_DIRECTIONS_:
Each line below that contains the word "fruit" must be copied.

_RECORDS FOR PROCESSING_:
------------
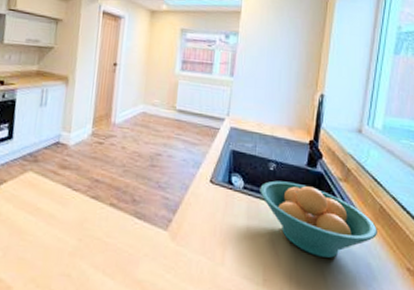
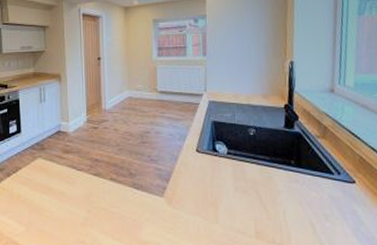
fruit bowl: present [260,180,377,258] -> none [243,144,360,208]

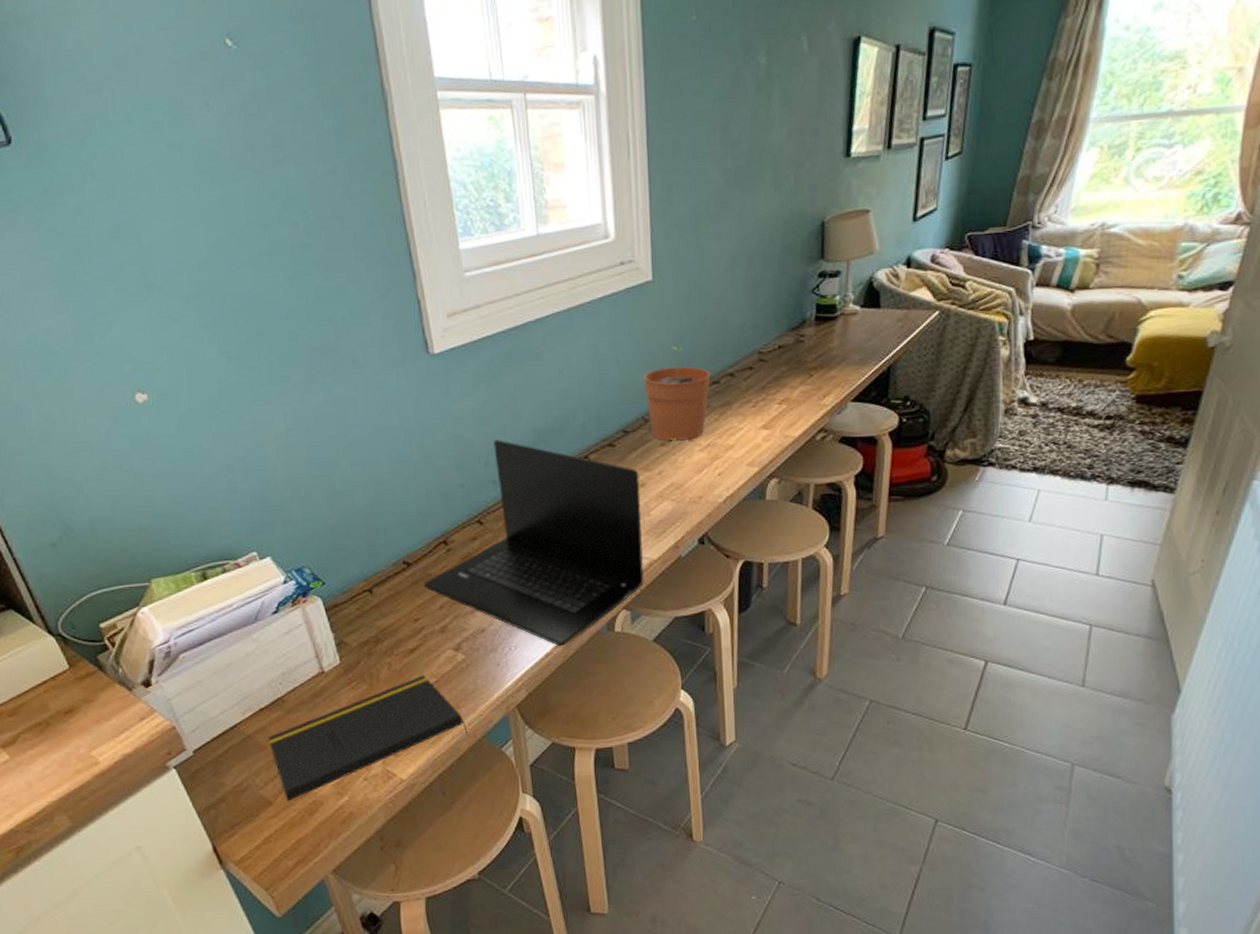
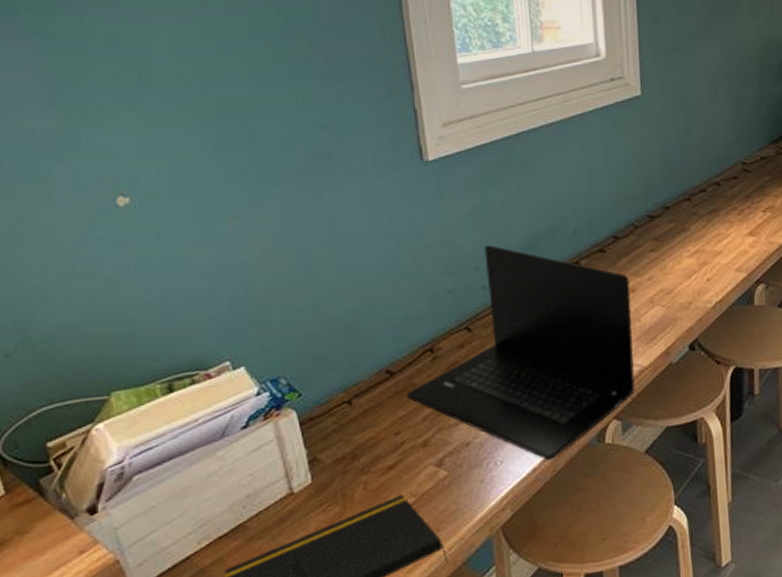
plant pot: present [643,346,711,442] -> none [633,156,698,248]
------------
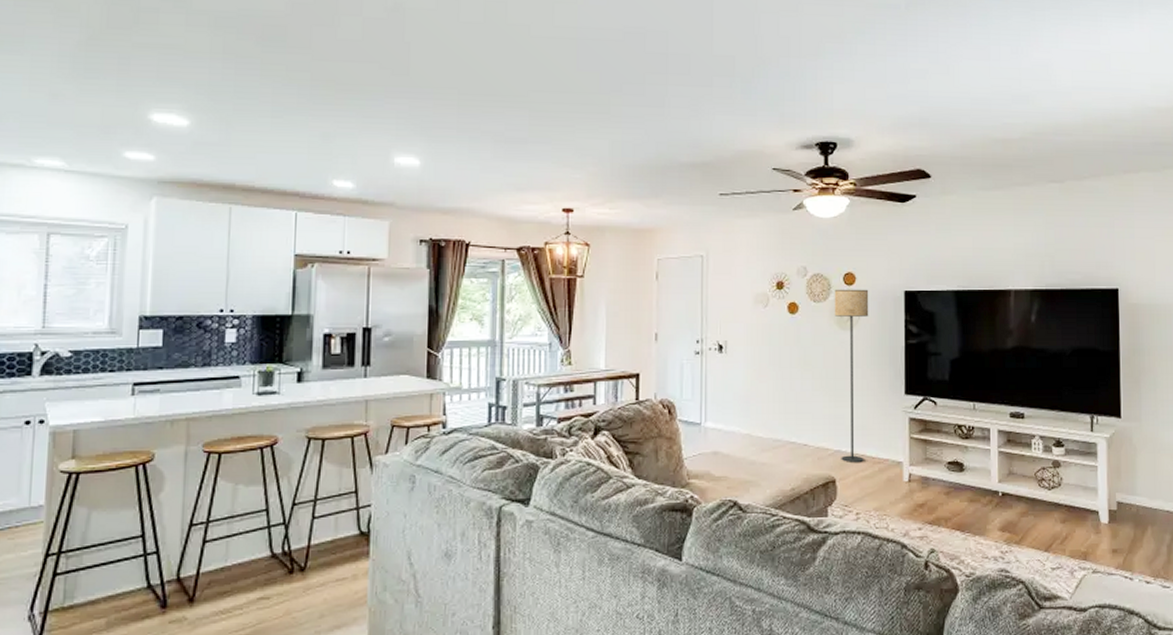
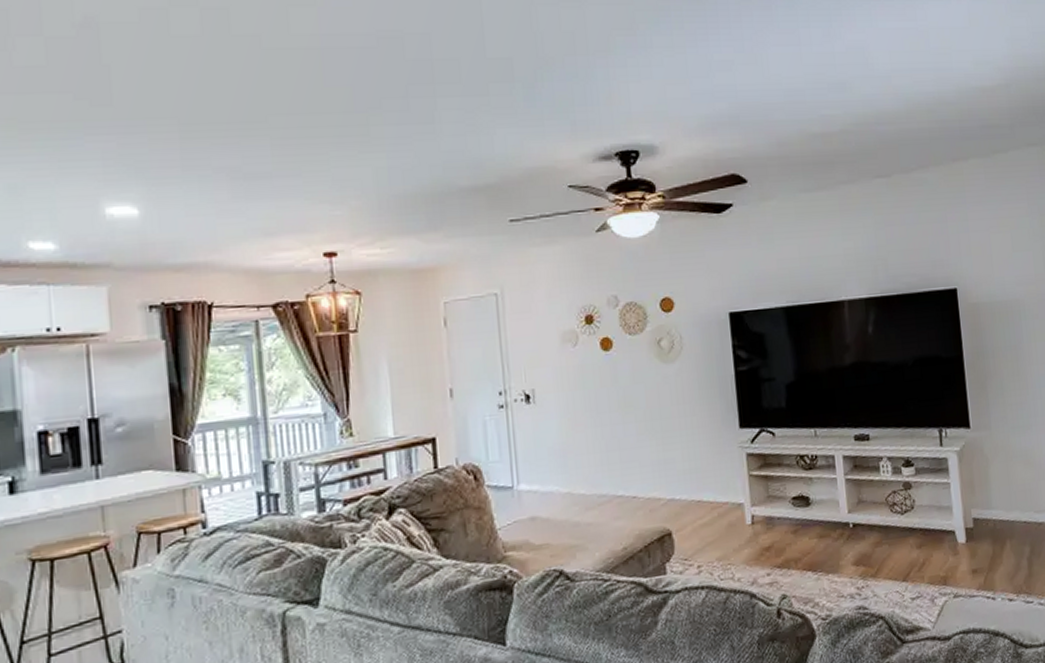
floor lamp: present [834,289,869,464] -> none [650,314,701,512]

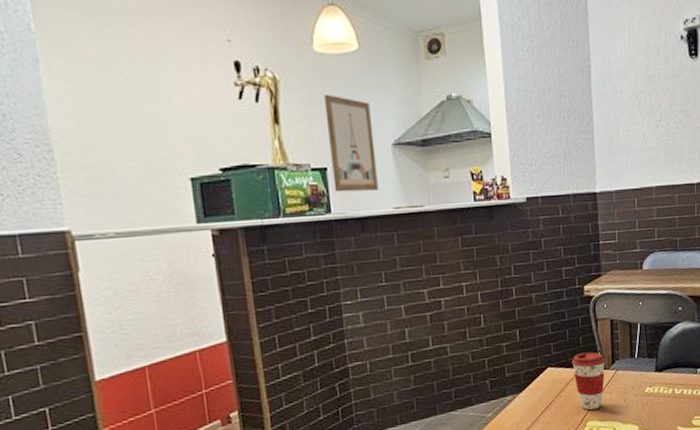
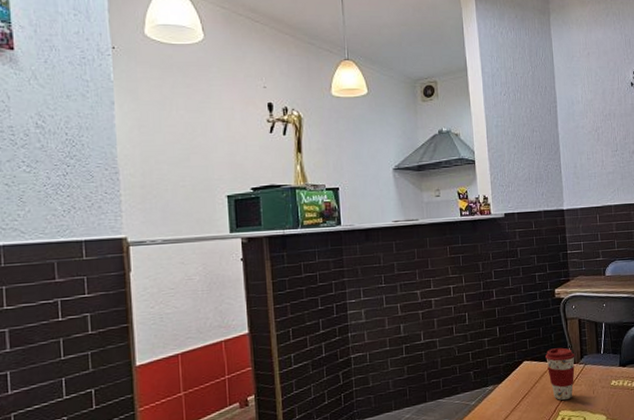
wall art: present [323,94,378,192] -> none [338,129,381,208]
------------
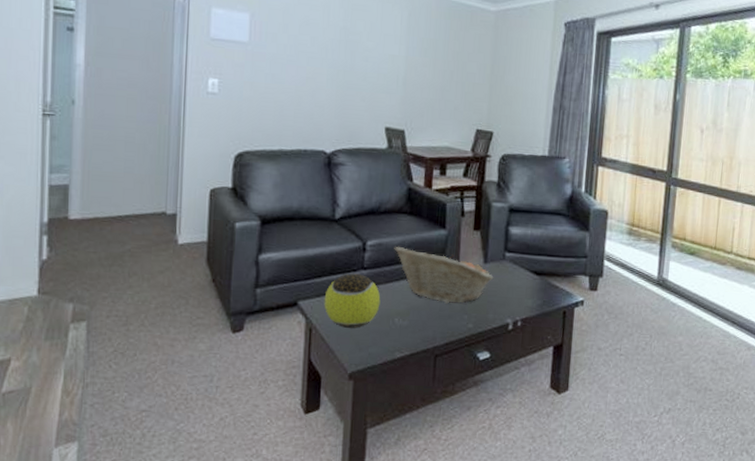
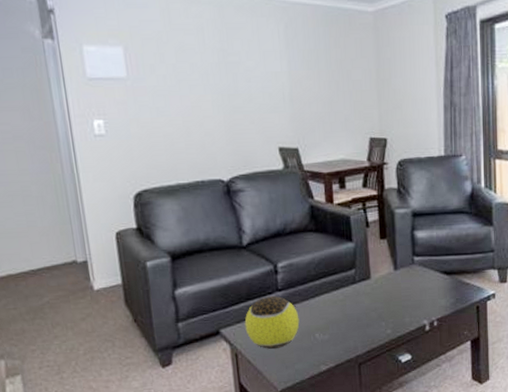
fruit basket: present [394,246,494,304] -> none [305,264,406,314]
------------
_ANSWER TO THE EXERCISE_:
fruit bowl: present [260,180,377,258] -> none [243,144,360,208]
fruit basket: present [394,246,494,304] -> none [305,264,406,314]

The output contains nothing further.